# Teks yang Dikaji:
------------

Selepas kendali generasi pelopor semakin surut, bahkan sebagian telah berpulang dengan penanda besar mangkatnya Suyatna Anirun, 4 Januari 2002, STB sesungguhnya tidak lagi terlalu dihadapkan pada tantangan fraktalitas. Ihwal sesungguhnya dari persoalan STB masa kini adalah pupusnya komitmen mendasar tentang hakikat studi dan organisasi yang menjadi dasar filosofis kelompok. STB kini laiknya gurun pasir tak bertuan, aktivisnya seolah harus bertempur dengan semangat ronin (samurai tak bertuan). Sebab tuan sesungguhnya, organisasi, sedang limpung lantaran didera krisis akut akibat dua arus iktikad yang bertabrakan dengan hebat.

------------

# Daftar Tugas:
[1] Tukar "gurun pasir" dengan "padang tandus", lalu tulis kembali bagian teks tentang STB antara "Selepas kendali generasi" dan "bertabrakan dengan hebat.", termasuk kedua ujungnya.
[2] Menurut teks tentang STB, pada tanggal berapa Suyatna Anirun mangkat?
Catatan berikut merupakan bahan tersendiri yang terpisah dari teks.

# Data yang Diberikan:
------------

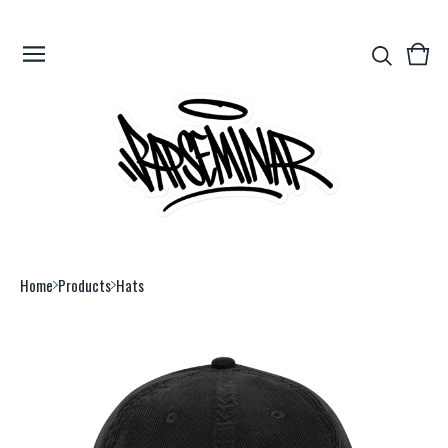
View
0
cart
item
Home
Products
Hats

------------

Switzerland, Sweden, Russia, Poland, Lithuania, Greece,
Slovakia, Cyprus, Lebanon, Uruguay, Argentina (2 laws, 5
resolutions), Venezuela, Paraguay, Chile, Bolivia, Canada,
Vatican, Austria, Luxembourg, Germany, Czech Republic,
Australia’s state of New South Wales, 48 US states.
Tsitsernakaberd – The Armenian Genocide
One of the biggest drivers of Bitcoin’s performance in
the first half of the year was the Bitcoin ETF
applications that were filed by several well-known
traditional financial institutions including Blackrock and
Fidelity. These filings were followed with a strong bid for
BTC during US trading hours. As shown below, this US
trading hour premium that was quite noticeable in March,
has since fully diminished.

------------

# Hasil Tugas:
[1]
Selepas kendali generasi pelopor semakin surut, bahkan sebagian telah berpulang dengan penanda besar mangkatnya Suyatna Anirun, 4 Januari 2002, STB sesungguhnya tidak lagi terlalu dihadapkan pada tantangan fraktalitas. Ihwal sesungguhnya dari persoalan STB masa kini adalah pupusnya komitmen mendasar tentang hakikat studi dan organisasi yang menjadi dasar filosofis kelompok. STB kini laiknya padang tandus tak bertuan, aktivisnya seolah harus bertempur dengan semangat ronin (samurai tak bertuan). Sebab tuan sesungguhnya, organisasi, sedang limpung lantaran didera krisis akut akibat dua arus iktikad yang bertabrakan dengan hebat.

[2] 4 Januari 2002.